So he set off and went to his father. But while he was still far off, his father saw him and was filled with compassion; he ran and put his arms around him and kissed him. Luke 15:20
The elder brother had every right to be stunned at the sudden turn of events. The younger brother arrogantly had demanded his inheritance in advance of their father's death. Their father was sorely grieved, but had agreed. The portion his brother took had depleted the family's wealth and removed assets that might have continued to appreciate prior to their father's death and increased the elder brother's eventual inheritance. Now his penniless brother had returned and his father had lavished him with gifts and thrown a party in his honor. Not only that, but the party started before the elder brother had even returned home from work. Why had he not been consulted? Why was his love, loyalty and hard work not recognized in a similar way? Or in any way, come to think of it? No, he was left standing on the outside looking in as if he didn't matter at all.
His father had come out and tried to explain it. Your brother was lost, but has been found, has returned. It is a time to rejoice.
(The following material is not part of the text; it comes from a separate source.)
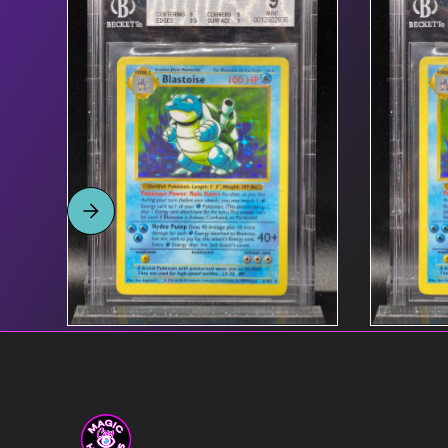
Product name link to
$55
Product
page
Come on in and join the celebration, he said. I have love enough for both of you because you are my sons. Everything I have I share with you. As he remained in the darkness outside looking in, the elder brother pondered the implication: My father's love is his to share. He loves his sons because we are his sons, regardless of what we do or say. Merit is irrelevant. All that he has he will share with his sons, but my father will lavish gifts as it suits him.
Did the elder brother join in the celebration and reconciliation? Or did he remain outside looking in? I wonder.